__WRITTEN TASK__
Scan the records and identify every line in which the string "vase" occurs, then return those lines.

===== DATA SHOWN =====

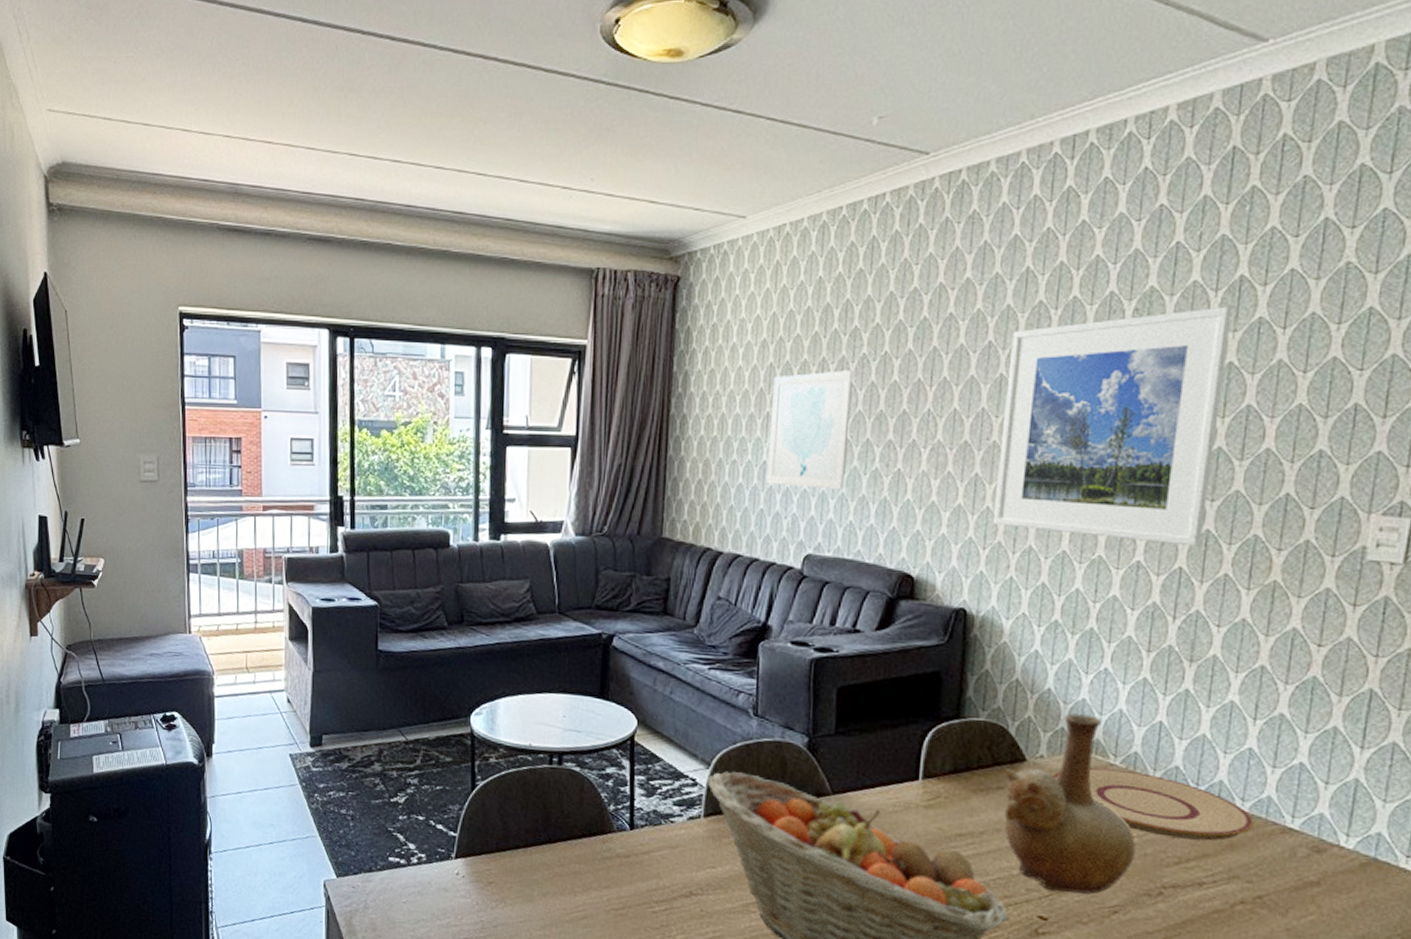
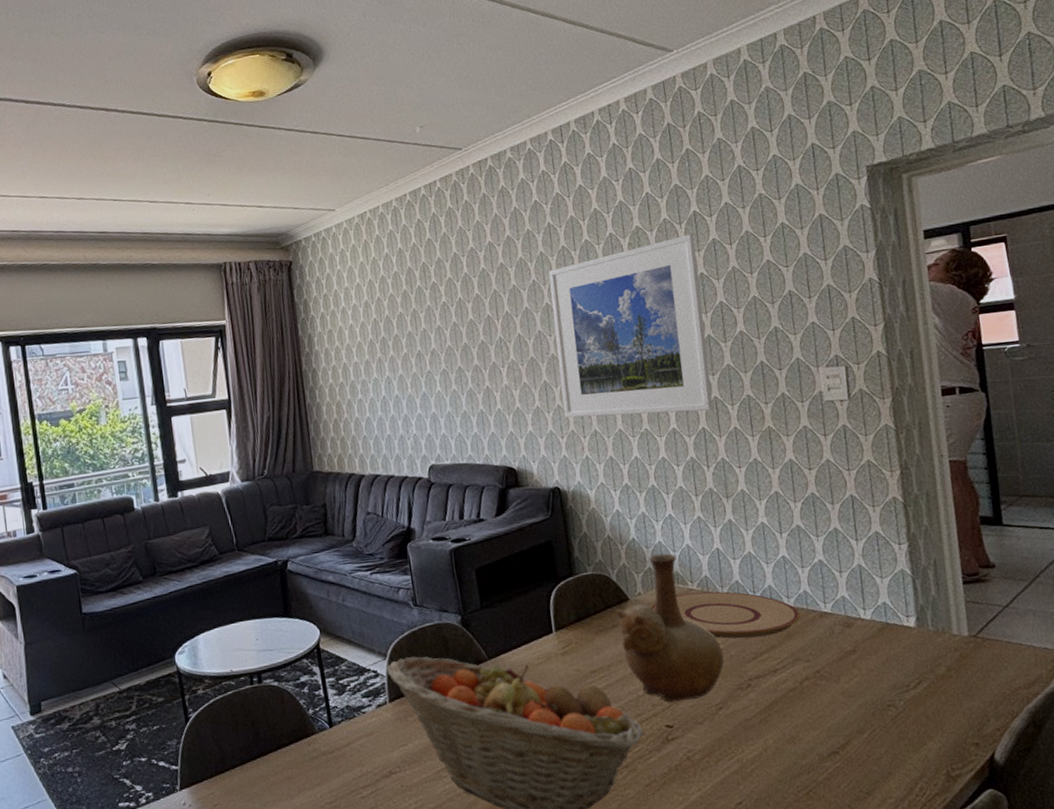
wall art: present [766,370,853,490] -> none [379,316,449,414]

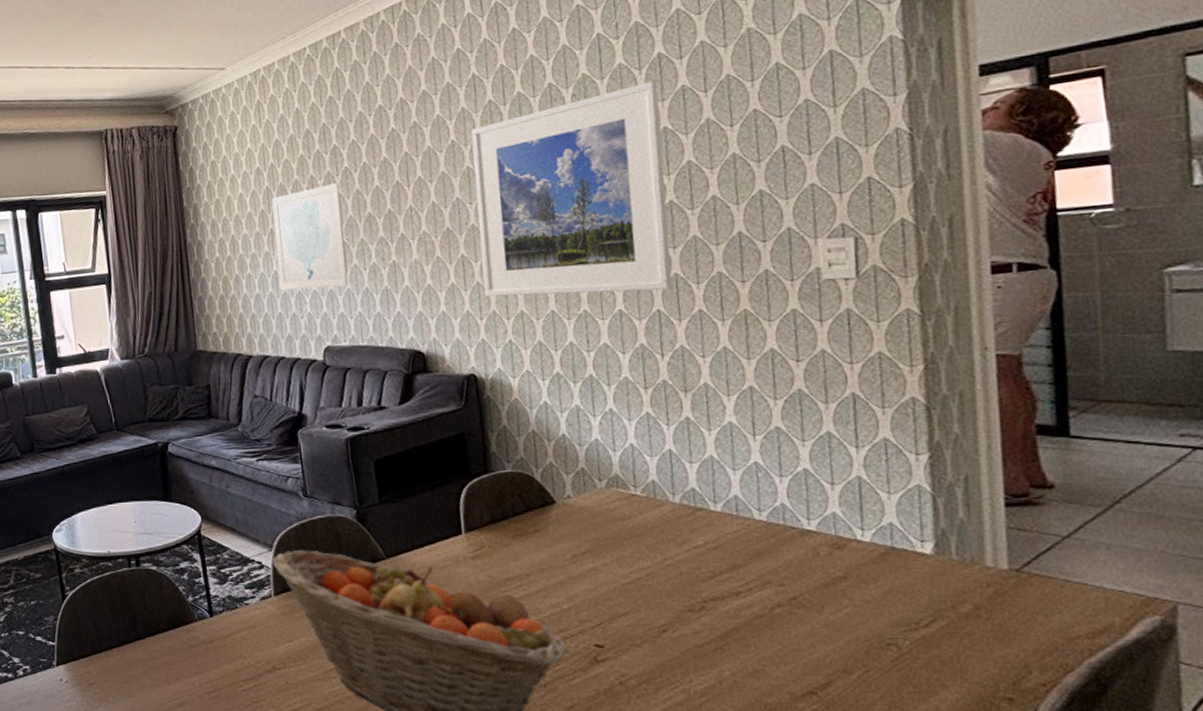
wall art: none [379,316,449,414] -> present [272,183,349,291]
vase: present [615,553,724,703] -> none [538,453,672,620]
plate: present [650,591,800,639] -> none [582,498,774,554]

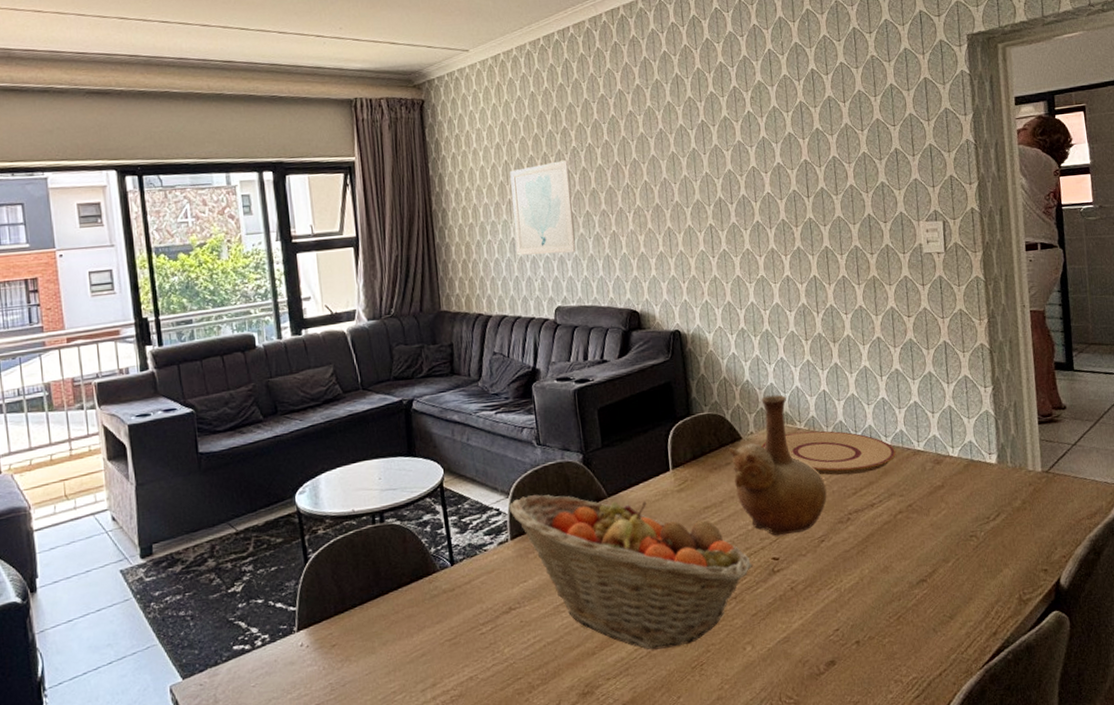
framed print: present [471,80,673,297] -> none [675,90,824,264]
vase: none [538,453,672,620] -> present [729,394,827,536]
plate: none [582,498,774,554] -> present [761,430,896,476]

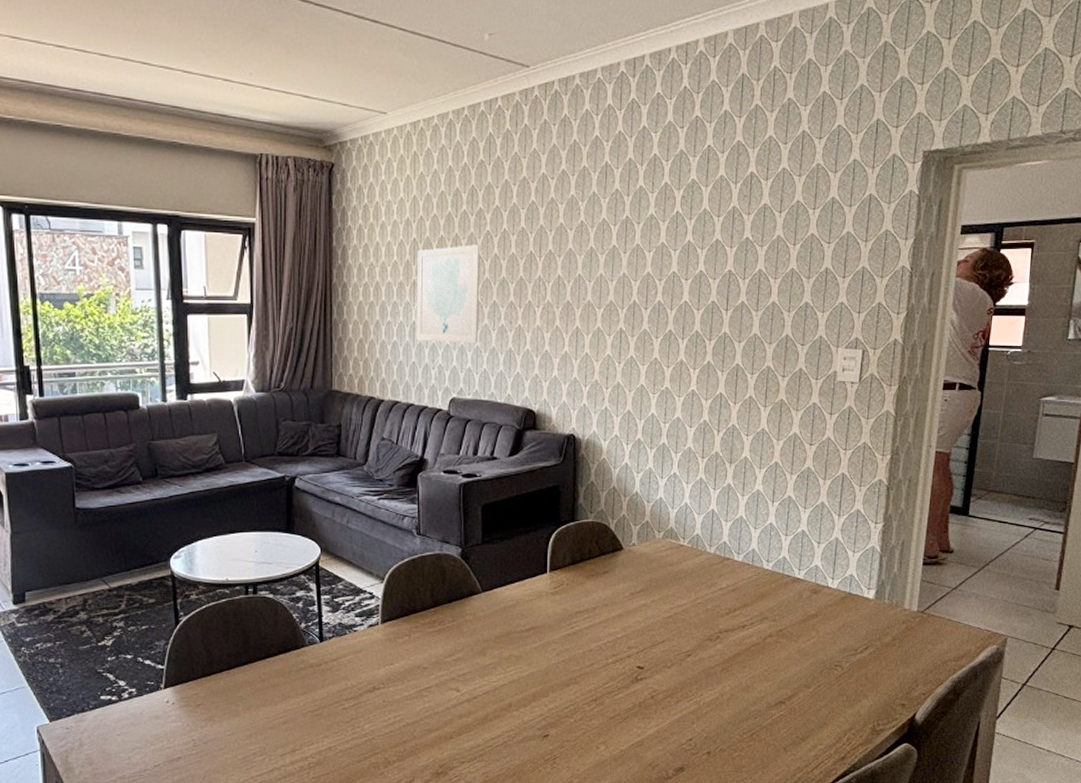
fruit basket: present [509,494,753,650] -> none [382,583,617,740]
vase: present [729,394,827,536] -> none [609,509,700,646]
plate: present [761,430,896,476] -> none [642,548,775,595]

=====

__EXERCISE OUTPUT__
vase: present [615,553,724,703] -> none [538,453,672,620]
vase: none [538,453,672,620] -> present [729,394,827,536]
vase: present [729,394,827,536] -> none [609,509,700,646]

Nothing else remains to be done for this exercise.